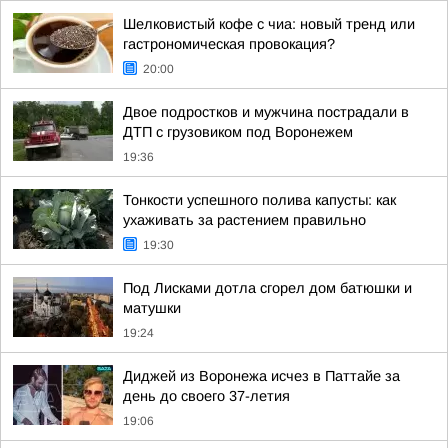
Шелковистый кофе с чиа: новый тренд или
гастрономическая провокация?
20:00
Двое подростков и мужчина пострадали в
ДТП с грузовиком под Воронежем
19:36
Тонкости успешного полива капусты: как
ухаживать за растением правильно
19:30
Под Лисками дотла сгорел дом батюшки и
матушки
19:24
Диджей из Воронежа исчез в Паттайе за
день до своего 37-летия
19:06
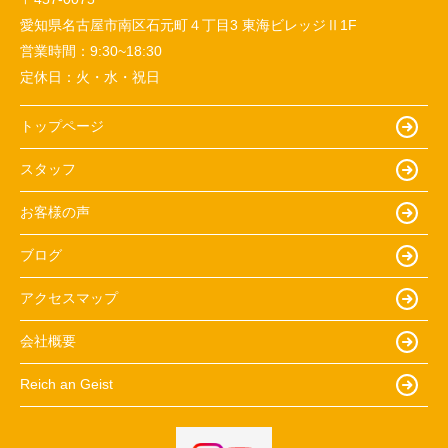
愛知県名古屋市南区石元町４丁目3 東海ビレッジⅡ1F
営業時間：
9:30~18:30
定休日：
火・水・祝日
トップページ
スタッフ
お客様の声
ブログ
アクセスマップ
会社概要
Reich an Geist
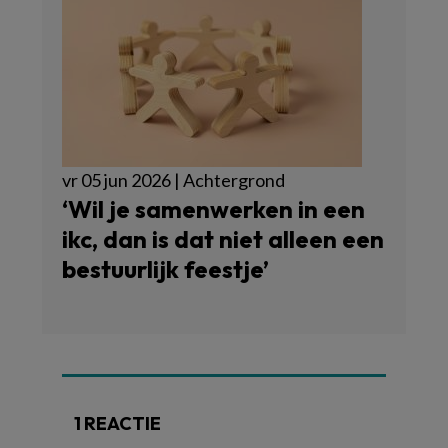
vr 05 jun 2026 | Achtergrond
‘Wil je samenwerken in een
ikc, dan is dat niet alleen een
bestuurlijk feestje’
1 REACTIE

* * *

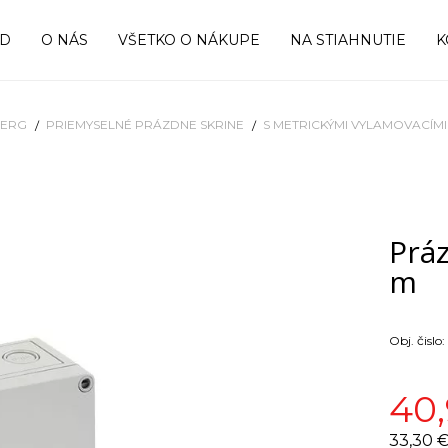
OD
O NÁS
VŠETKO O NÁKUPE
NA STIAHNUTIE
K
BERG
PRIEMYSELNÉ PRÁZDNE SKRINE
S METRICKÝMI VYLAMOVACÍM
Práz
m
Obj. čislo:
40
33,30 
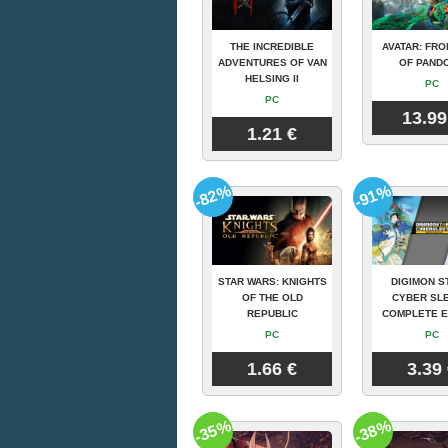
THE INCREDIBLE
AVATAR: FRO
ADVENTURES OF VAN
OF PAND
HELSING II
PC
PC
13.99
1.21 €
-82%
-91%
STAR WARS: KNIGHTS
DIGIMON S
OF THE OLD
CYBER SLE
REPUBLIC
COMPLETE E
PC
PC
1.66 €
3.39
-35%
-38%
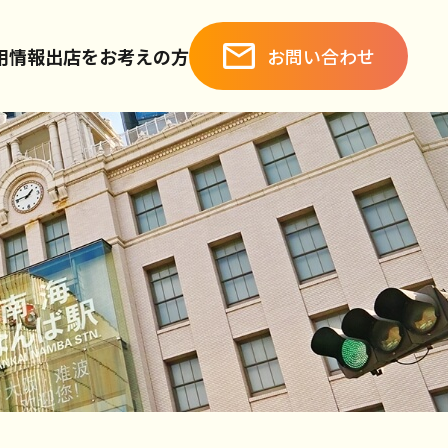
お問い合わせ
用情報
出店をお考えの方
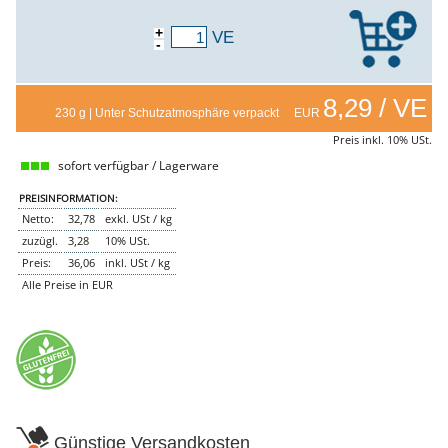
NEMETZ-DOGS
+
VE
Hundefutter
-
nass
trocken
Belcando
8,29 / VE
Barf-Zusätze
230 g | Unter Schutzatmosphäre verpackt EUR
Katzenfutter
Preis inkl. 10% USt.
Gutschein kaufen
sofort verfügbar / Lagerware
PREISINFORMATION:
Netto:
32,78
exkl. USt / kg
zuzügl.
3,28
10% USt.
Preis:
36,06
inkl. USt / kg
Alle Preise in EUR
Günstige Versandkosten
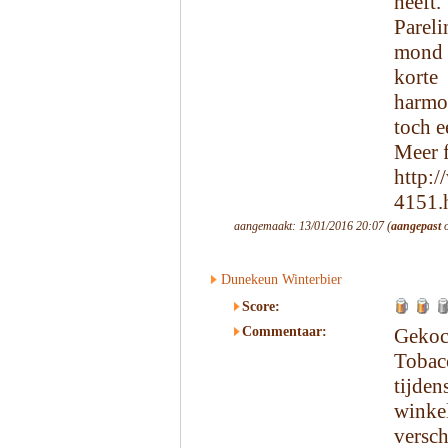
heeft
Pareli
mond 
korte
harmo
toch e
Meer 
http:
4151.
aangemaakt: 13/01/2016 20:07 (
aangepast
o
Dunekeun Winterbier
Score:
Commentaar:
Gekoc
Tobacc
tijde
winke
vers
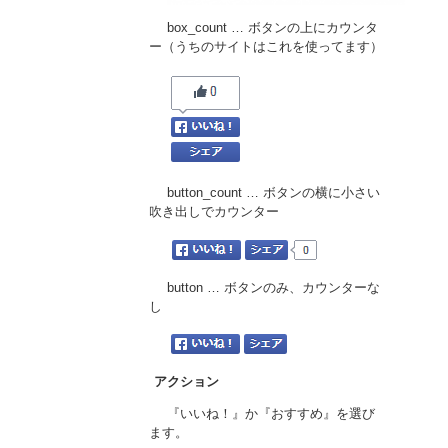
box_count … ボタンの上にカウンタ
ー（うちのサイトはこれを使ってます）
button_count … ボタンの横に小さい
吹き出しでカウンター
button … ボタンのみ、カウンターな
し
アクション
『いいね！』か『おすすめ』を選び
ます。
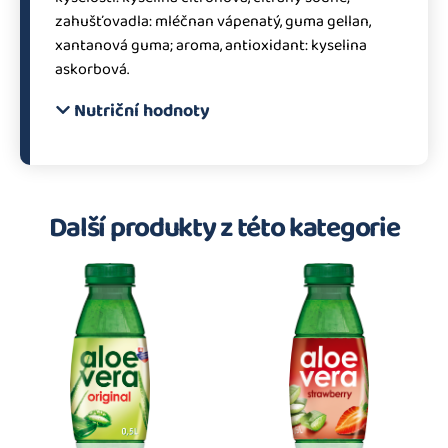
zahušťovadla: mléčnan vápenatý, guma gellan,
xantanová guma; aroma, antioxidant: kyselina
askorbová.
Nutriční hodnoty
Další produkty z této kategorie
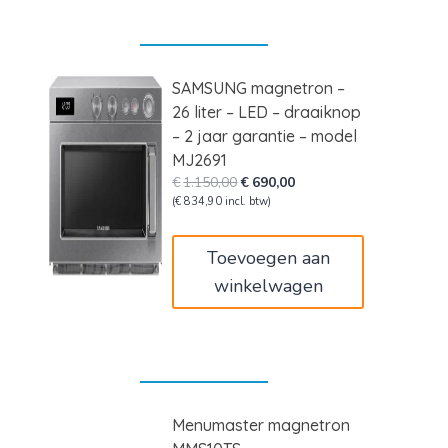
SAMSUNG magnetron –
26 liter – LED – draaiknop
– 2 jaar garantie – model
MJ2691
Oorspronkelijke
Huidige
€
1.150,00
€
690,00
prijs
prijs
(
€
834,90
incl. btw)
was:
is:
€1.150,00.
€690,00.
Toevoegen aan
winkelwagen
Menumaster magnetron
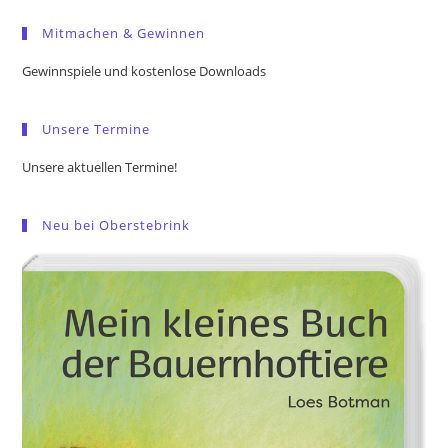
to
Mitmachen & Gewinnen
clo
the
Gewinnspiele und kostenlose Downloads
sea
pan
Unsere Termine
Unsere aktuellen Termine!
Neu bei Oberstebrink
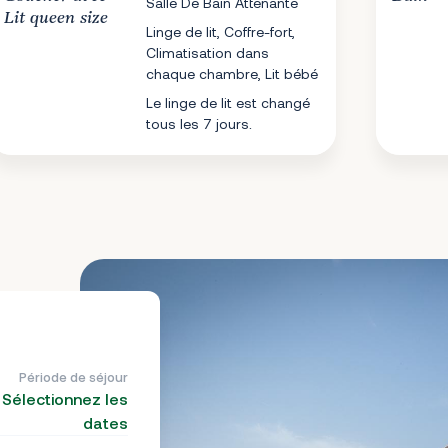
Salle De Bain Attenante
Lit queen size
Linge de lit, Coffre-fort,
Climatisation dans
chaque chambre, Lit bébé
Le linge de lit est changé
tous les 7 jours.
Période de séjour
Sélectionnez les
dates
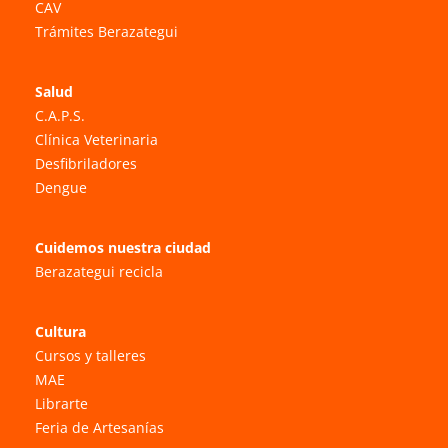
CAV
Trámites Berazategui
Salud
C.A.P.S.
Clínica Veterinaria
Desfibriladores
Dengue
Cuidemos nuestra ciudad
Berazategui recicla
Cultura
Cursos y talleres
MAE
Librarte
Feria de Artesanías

#### What is needed:
In the records above, everything from the line with "Další produkty z této kategorie" down to the line with "Feria de Artesanías" is to be set down exactly, both ends included, with no pictures and no other lines.

#### Result below:
Další produkty z této kategorie
SAMSUNG magnetron –
26 liter – LED – draaiknop
– 2 jaar garantie – model
MJ2691
Oorspronkelijke
Huidige
€
1.150,00
€
690,00
prijs
prijs
(
€
834,90
incl. btw)
was:
is:
€1.150,00.
€690,00.
Toevoegen aan
winkelwagen
Menumaster magnetron
to
Mitmachen & Gewinnen
clo
the
Gewinnspiele und kostenlose Downloads
sea
pan
Unsere Termine
Unsere aktuellen Termine!
Neu bei Oberstebrink
Salle De Bain Attenante
Lit queen size
Linge de lit, Coffre-fort,
Climatisation dans
chaque chambre, Lit bébé
Le linge de lit est changé
tous les 7 jours.
Période de séjour
Sélectionnez les
dates
CAV
Trámites Berazategui
Salud
C.A.P.S.
Clínica Veterinaria
Desfibriladores
Dengue
Cuidemos nuestra ciudad
Berazategui recicla
Cultura
Cursos y talleres
MAE
Librarte
Feria de Artesanías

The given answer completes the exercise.